Message  Malcolm le Mar 10 Mai 2016 - 14:04

Eh bien, dans cette mesure où Socrate n'invente rien à philosopher - encore que son philosopher soit caractérisé & notamment par la malignité platonicienne foncièrement conceptuo-dessiniste, - il faut certes se rendre à l'historisation du platonisme.

Or, que voit-on ?

Nous voyons que Platon enregistre héraclitéennement le devenir, tout autant que la statique d'un être parménidien, qu'il trouve dans le mathématisme pythagorique.

A partir de là, et dans la logique de son ingénierisme conceptuel-design, il s'apprésente l'idée (l'eidos, la forme) dans une sublimité géométrique, qui sera peu absente de la philosophie ultérieure, par exemple dans le plotinisme néo-académicien d'abord, puis le thomisme théologique, rationalisme cartésien ensuite, qui nous court toujours après via le sujet transcendantal kantien, et finalement le moderne platonisme mathématique, désormais traduits & appliqués ès dessins industriels & concept-design de notre âge numérique à l'homme neurocognitif (calculabilité heideggerienne).

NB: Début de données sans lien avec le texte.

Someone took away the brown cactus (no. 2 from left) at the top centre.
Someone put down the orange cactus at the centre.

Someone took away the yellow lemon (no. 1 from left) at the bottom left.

C'est qu'il s'agit de l'évolution historique (donc pluri-anthropologique culturelle & historique, dynamiquement), d'une motion nietzschéennement psychologique, par laquelle quelconque penseur se laisse aller aux mathemata qui, pour autant qu'ils trouvent évidenciellement leurs applicabilités ès sciences naturelles & humaines désormais, n'en exercent pas moins un pouvoir de fascination sous le coup duquel Platon philosopha, de par un philosopher ingénieur/ingénierique conceptuel-design dans la démarche, et pertinemment synthétique de la posture de ses prédécesseurs.

Bref : comme tous les philosophes, Platon dialogua avec ses pairs antenatalem (les présocratiques) & anthumes (Socrate, les sophistes), voire anticipativement posthumes (l'apprésentation qu'il se fait des néo/académismes potentiels, et du philosopher à venir après lui). Il faut que le commun des mortels non-ultracognitif finisse par se rendre à la dynamique platonicienne d'une volonté de puissance certes philosophique, mais conceptuelle-design, pour le règne d'un roi-philosophe ...

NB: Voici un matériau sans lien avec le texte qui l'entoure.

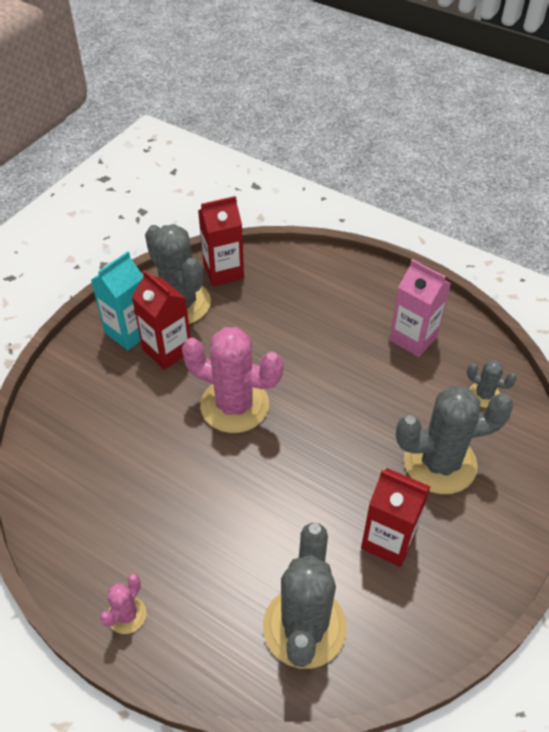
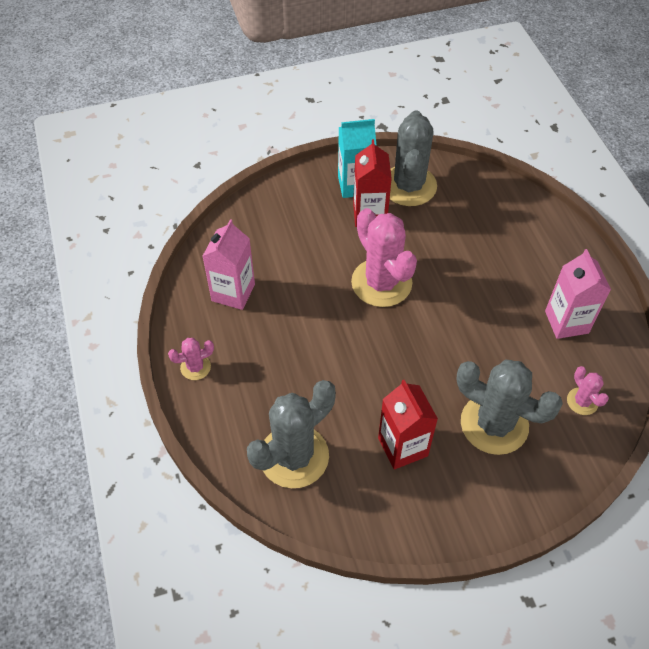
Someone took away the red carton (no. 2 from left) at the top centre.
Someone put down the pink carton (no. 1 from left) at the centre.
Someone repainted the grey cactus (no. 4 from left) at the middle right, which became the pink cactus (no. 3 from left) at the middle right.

... ce dont l'Histoire après lui témoigne pragmatiquement de la réussite, philosophique, scientifique et technique, épistémocratiquement. Tout ce qui, pour l'anecdote pas si anecdotique, donne aussi raison à l'historiographie heiddegerienne.


Aussi bien, de même que l'on dit de Descartes qu'il n'est pas extrêmement original, il faut trouver à Platon cette banalité-là. L'un et l'autre sont aussi banals, s'arrangeant littérairement (avec brio, certes) à faire de leur banalisme un exceptionnalisme. C'est presque tout le talent qu'ils ont, en dehors du concept-design pour l'un et de la méthode pour l'autre : qui ne sont certes pragmatistement-conséquencialistement pas négligeables, et font toutes leurs originalités.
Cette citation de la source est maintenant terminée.